Il romanzo ha decisamente un sapore picaresco. Non è uno di quei libri le cui avventure riesco a prendere sul serio, così come alcuni giorni fa scrivevo di non riuscire a prendere davvero sul serio De bello alieno di Davide Del Popolo Riolo, ma con entrambi i libri mi sono divertita e va bene così. È un’avventura frizzante, con la sorpresa sempre dietro l’angolo e quel gusto da far west in cui i protagonisti alla fine si dirigono verso il sole al tramonto per il semplice fatto che è ancora possibile galoppare in quella direzione e lasciarsi sorprendere da quel che si troverà. Chabon ha spiegato che a lui divertiva l’idea di poter narrare di ebrei con le spade, io mi sono divertita e basta, e i protagonisti non sono solo ebrei. Scritto in un modo molto più serio, poetico e maestoso, struggente e capace di tenere con il fiato in sospeso, anche The Lions of Al-Rassan ha per protagonisti tre personaggi appartenenti a religioni diverse, ma gli esiti delle due storie non potrebbero essere più lontani. Invece non potevo fare a meno di rivedere in queste pagine Jacques il fatalista e il suo padrone di Denis Diderot, se non avete ancora letto quel libro fatevi un favore e leggetelo.
Va bene, ho divagato abbastanza.

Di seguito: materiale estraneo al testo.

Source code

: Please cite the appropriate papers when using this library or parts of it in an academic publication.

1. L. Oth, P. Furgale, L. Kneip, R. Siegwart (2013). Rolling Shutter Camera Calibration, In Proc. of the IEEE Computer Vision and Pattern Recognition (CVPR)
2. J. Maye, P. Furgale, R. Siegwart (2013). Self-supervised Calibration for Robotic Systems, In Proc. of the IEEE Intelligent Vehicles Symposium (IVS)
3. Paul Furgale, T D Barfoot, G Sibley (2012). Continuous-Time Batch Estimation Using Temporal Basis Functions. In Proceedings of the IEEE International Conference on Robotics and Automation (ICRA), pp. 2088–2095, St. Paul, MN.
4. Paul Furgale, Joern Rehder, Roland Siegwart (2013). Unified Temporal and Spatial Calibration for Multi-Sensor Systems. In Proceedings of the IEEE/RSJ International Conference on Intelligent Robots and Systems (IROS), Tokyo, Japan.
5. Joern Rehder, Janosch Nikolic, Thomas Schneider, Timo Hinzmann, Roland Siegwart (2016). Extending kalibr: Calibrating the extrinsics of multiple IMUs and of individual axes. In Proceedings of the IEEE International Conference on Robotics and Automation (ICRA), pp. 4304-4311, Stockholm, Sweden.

Vi lascio alla mia recensione.
Zelikman e Amram, diversi come il giorno e la notte, come il colore della pelle o la fede in dei che pur riconoscendo uno stesso patriarca vedono solo errori nelle convinzioni dell’altro, hanno però in comune il fascino per l’avventura, la capacità di accettare quel che il cammino propone loro senza crearsi problemi inutili, e soprattutto una solida amicizia capace di resistere a ogni ostacolo. A loro si unisce, seppur riluttante, il giovane Filaq, nobile orfano in cerca di vendetta e terzo vertice di un triangolo solido nonostante la sua improbabilità.
Una volta formato il gruppo i personaggi si muovono da un problema all’altro con rapidità, a volte inavvertitamente, senza alcun piano che non sia il risolvere i problemi man mano che si presentano. L’unico che sembra guidato da qualcosa di più solido del puro istinto di sopravvivenza e che ha ancora qualcosa da chiedere al mondo è il meno dotato dei tre dell’abilità di arrangiarsi con quello che ha a disposizione: Filaq. Come dire che quel che tiene una persona legata al mondo è anche quel che la rende vulnerabile.
In una storia dal ritmo scorrevole e dalla scrittura fluida, in cui le cose non rimangono mai a lungo allo stesso modo, pian piano emerge anche qualche retroscena della vita dei protagonisti. Quanto basta per far capire che hanno un passato, non tanto da far pensare che il passato potrebbe tornare a far sentire la sua importanza. Come ha scritto oltre 300 anni fa Denis Diderot inJacques il fatalista e il suo padrone, “Come si erano incontrati? Per caso, come tutti. Come si chiamavano? E che ve ne importa? Da dove venivano? Dal luogo più vicino. Dove andavano? Si sa dove si va?”.
Chabon rispetta in pieno questo spirito, racconta un’avventura nella quale i personaggi non si tirano indietro di fronte a nulla e sono pronti ad andare avanti senza sosta continuando a vivere le loro vite con la stessa irriverenza con cui affrontano ogni difficoltà e ignorando ogni convenzione. Un romanzo brioso, divertente, con diversi momenti concitati alternati a sporadiche riflessioni e attraversato soprattutto dal piacere di una storia in cui ogni istante viene vissuto in tutta la sua intensità, con la consapevolezza che ogni giorno potrebbe essere l’ultimo ma che, se così non fosse, ci saranno sempre nuovi luoghi da visitare.